List each line in the listing below that contains the word "question". Matches must have the same capitalization.

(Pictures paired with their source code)
* * *
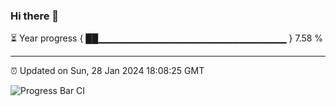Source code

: ### Hi there 👋

⏳ Year progress { ██▁▁▁▁▁▁▁▁▁▁▁▁▁▁▁▁▁▁▁▁▁▁▁▁▁▁▁▁ } 7.58 %

---

⏰ Updated on Sun, 28 Jan 2024 18:08:25 GMT

![Progress Bar CI](https://github.com/Shyam-Makwana/GitHub-Actions-Demo/workflows/Progress%20Bar%20CI/badge.svg)
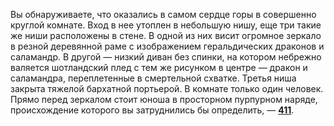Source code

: Вы обнаруживаете, что оказались в самом сердце горы в совершенно круглой комнате. Вход в нее утоплен в небольшую нишу, еще три такие же ниши расположены в стене. В одной из них висит огромное зеркало в резной деревянной раме с изображением геральдических драконов и саламандр. В другой — низкий диван без спинки, на котором небрежно валяется шотландский плед с тем же рисунком в центре — дракон и саламандра, переплетенные в смертельной схватке. Третья ниша закрыта тяжелой бархатной портьерой. В комнате только один человек. Прямо перед зеркалом стоит юноша в просторном пурпурном наряде, происхождение которого вы затруднились бы определить, — [**411**](#n_411).

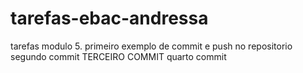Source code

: # tarefas-ebac-andressa
tarefas modulo 5.
primeiro exemplo de commit e push no repositorio
segundo commit
TERCEIRO COMMIT
quarto commit


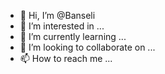 - 👋 Hi, I’m @Banseli
- 👀 I’m interested in ...
- 🌱 I’m currently learning ...
- 💞️ I’m looking to collaborate on ...
- 📫 How to reach me ...

<!---
Banseli/Banseli is a ✨ special ✨ repository because its `README.md` (this file) appears on your GitHub profile.
You can click the Preview link to take a look at your changes.
--->
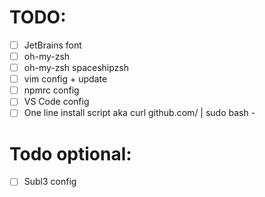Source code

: # TODO:

- [ ] JetBrains font
- [ ] oh-my-zsh
- [ ] oh-my-zsh spaceshipzsh
- [ ] vim config + update
- [ ] npmrc config
- [ ] VS Code config
- [ ] One line install script aka curl github.com/ | sudo bash - 

# Todo optional:
- [ ] Subl3 config
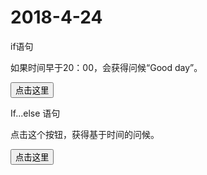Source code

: # 2018-4-24
if语句
<!DOCTYPE html>
<html>
<head>
<meta charset="utf-8">
<title>W3Cschool教程(w3cschool.cn)</title>
</head>
<body>

<p>如果时间早于20：00，会获得问候“Good day”。</p>
<button onclick="myFunction()">点击这里</button>
<p id="demo"></p>
<script>
function myFunction(){
  var x="";
  var time=new Date().getHours();
  if (time<20){
    x="Good day";
    }
  document.getElementById("demo").innerHTML=x;
}
</script>

</body>
</html>

If...else 语句
<!DOCTYPE html>
<html>
<head>
<meta charset="utf-8">
<title>W3Cschool教程(w3cschool.cn)</title>
</head>
<body>

<p>点击这个按钮，获得基于时间的问候。</p>
<button onclick="myFunction()">点击这里</button>
<p id="demo"></p>
<script>
function myFunction()
{
  var x="";
  var time=new Date().getHours();
  if (time<20)
  {
    x="Good day";
  }
  else
  {
    x="Good evening";
  }
  document.getElementById("demo").innerHTML=x;
}
</script>

</body>
</html>
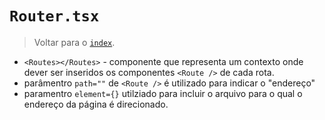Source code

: # `Router.tsx`

> Voltar para o [`index`](../index.md).

- `<Routes></Routes>` - componente que representa um contexto onde dever ser inseridos os componentes `<Route />` de cada rota.
- parâmentro `path=""` de `<Route />` é utilizado para indicar o "endereço"
- paramentro `element={}` utilziado para incluir o arquivo para o qual o endereço da página é direcionado.
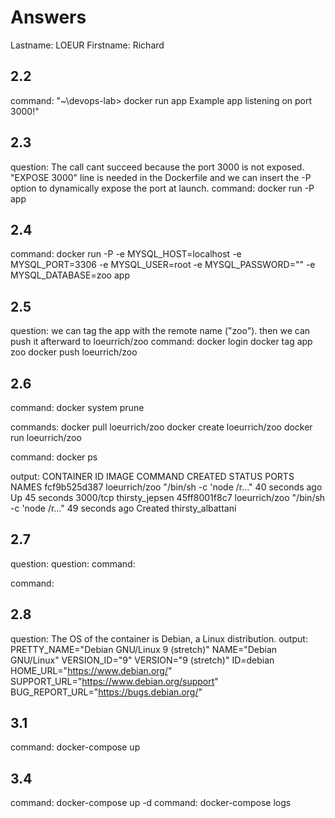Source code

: # Answers

Lastname: LOEUR
Firstname: Richard


## 2.2
command: "~\devops-lab> docker run app
Example app listening on port 3000!"

## 2.3
question: The call cant succeed because the port 3000 is not exposed. "EXPOSE 3000"  line is needed in the Dockerfile and we can insert the -P option to dynamically expose the port at launch.
command: docker run -P app

## 2.4
command: docker run -P -e MYSQL_HOST=localhost -e MYSQL_PORT=3306 -e MYSQL_USER=root -e MYSQL_PASSWORD="" -e MYSQL_DATABASE=zoo app

## 2.5
question: we can tag the app with the remote name ("zoo"). then we can push it afterward to loeurrich/zoo
command:
docker login
docker tag app zoo
docker push loeurrich/zoo

## 2.6
command: docker system prune

commands: 
docker pull loeurrich/zoo
docker create loeurrich/zoo
docker run loeurrich/zoo

command: docker ps

output: 
CONTAINER ID        IMAGE               COMMAND                  CREATED             STATUS                        PORTS                     NAMES
fcf9b525d387        loeurrich/zoo      "/bin/sh -c 'node /r…"   40 seconds ago      Up 45 seconds                 3000/tcp                  thirsty_jepsen
45ff8001f8c7        loeurrich/zoo      "/bin/sh -c 'node /r…"   49 seconds ago      Created                                                 thirsty_albattani

## 2.7
question:
question:
command:

command:

## 2.8
question: The OS of the container is Debian, a Linux distribution.
output:
PRETTY_NAME="Debian GNU/Linux 9 (stretch)"
NAME="Debian GNU/Linux"
VERSION_ID="9"
VERSION="9 (stretch)"
ID=debian
HOME_URL="https://www.debian.org/"
SUPPORT_URL="https://www.debian.org/support"
BUG_REPORT_URL="https://bugs.debian.org/"

## 3.1
command: docker-compose up

## 3.4
command: docker-compose up -d
command: docker-compose logs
* * *
#### EXPECTED OUTPUT:
question: The call cant succeed because the port 3000 is not exposed. "EXPOSE 3000"  line is needed in the Dockerfile and we can insert the -P option to dynamically expose the port at launch.
question: we can tag the app with the remote name ("zoo"). then we can push it afterward to loeurrich/zoo
question:
question:
question: The OS of the container is Debian, a Linux distribution.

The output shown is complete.